Skip drank. The wine was good, but whatever drug the other man had mixed in added a strange taste, not unpleasant – salty and sweet and elusive, electric. Skip shuddered as the stuff seemed to burn its way through him, and a new wave of pain and dizziness built –

-- then abruptly vanished.

Skip blinked in astonishment, swallowed experimentally, then bravely attempted sitting up. He sat, his eyes widening.

"Wow," he said, blinking again. "Whatever that stuff was, man, I want to know where to buy it!"

Dante snorted, half amusedly, half bitterly.

"Sorry," he said. "I fear my source is unique." He helped Skip to his feet. "Come, we'd best ride on while you can sit a horse. There may be pursuit."

Jesus Christ, I'd forgot – we're talking multiple homicide here. Then the rest of Dante's comments registered.

"Ride a what?" Skip said blankly.

"I hadn't time to steal you a mount," Dante said, kicking dirt over the fire and grabbing the blanket Skip had been lying on. "You'll have to ride with me, puisín. You're such a tiny thing, I misdoubt Díoltas will even notice."

"Ride a what?" Skip repeated, staring. There was a horse standing nearby, lipping leaves from the undergrowth. Coal black and large, saddled with black leather. Then the horse turned to face Skip and Skip revised his estimate. Right, this was all an hallucination, and this horse-creature was obviously part of it. That would explain why the horse-thing had clawed, padded feet on its front legs instead of hooves and a jet-black horn protruding from between its yellow eyes. Skip altered his question slightly. "What the fuck is that thing?"

Dante chuckled drily, patting the bizarre creature.

"He's a Tyrean battlesteed, born of sorcery and careful breeding," Dante said, finger-combing the flowing black mane. "Don't fear, he's not fond of strangers but he's wise enough to know you're in my keeping."

Skip grimaced.

"I'm not fond of him either," he muttered to himself. This just kept getting stranger and stranger, but what the hell, at least he was creative in his insanity. "I've never ridden a horse," he said, more loudly.

Dante looked incredulous, shaking his head wonderingly.

"A crossover for certain," he said with a sigh. "Well, no matter. You'll have to ride before me anyway. I never allow a stranger at my back. Here, mount up and let's be gone."

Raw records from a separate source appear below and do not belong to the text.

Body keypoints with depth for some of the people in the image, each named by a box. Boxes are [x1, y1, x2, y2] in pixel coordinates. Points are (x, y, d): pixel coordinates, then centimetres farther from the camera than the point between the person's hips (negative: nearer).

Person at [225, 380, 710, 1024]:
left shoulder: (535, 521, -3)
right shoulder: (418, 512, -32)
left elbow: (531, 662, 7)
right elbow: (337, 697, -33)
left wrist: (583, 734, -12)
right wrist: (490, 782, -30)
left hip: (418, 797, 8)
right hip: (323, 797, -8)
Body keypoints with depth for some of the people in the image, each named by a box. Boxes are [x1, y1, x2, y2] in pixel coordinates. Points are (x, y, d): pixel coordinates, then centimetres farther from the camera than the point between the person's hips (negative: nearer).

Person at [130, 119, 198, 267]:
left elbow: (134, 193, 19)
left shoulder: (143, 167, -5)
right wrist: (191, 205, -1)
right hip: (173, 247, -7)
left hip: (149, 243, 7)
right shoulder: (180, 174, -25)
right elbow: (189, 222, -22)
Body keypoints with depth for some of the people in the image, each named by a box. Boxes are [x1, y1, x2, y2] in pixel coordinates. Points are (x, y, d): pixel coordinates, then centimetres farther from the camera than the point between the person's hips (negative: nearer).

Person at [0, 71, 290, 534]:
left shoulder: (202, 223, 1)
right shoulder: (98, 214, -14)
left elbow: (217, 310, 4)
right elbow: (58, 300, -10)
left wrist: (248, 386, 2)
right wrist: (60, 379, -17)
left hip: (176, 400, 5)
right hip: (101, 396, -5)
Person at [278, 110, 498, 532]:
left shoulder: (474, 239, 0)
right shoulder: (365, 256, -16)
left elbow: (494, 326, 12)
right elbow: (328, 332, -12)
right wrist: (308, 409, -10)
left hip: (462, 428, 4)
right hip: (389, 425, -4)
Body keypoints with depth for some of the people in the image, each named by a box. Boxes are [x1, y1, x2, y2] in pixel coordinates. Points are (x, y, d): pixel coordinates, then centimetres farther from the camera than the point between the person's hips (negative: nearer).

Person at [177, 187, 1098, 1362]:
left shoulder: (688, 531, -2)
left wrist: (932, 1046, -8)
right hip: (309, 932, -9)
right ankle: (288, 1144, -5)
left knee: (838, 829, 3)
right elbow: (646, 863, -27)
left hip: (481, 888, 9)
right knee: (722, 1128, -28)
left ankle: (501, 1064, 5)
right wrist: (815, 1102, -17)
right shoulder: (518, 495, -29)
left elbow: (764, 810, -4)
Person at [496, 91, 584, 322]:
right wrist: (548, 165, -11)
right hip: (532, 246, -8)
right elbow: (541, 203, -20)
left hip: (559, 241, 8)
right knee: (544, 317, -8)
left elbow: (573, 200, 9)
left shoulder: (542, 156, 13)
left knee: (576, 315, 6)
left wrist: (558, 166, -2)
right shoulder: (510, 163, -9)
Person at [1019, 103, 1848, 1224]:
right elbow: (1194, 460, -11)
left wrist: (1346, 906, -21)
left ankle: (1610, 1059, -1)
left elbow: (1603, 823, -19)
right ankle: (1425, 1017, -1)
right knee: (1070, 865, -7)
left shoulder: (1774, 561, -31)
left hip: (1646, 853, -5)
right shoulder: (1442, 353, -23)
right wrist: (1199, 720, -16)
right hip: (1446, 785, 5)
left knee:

It was a struggle, but at last Skip managed to boost himself awkwardly into the saddle, clinging uncomfortably to whatever he could reach. Dante swung up easily behind him, wrapping one arm casually around Skip's waist.

"Never fear we'd let you fall," Dante promised. "Díoltas is a fearsome lad, but never has he dropped what he set out to carry. You're safe – for now, at least."

Skip was about to demand that Dante explain what he meant by that last disclaimer, but at that moment Dante nudged the horse-thing gently with his knees, and suddenly Skip was clinging for dear life while the world flashed by.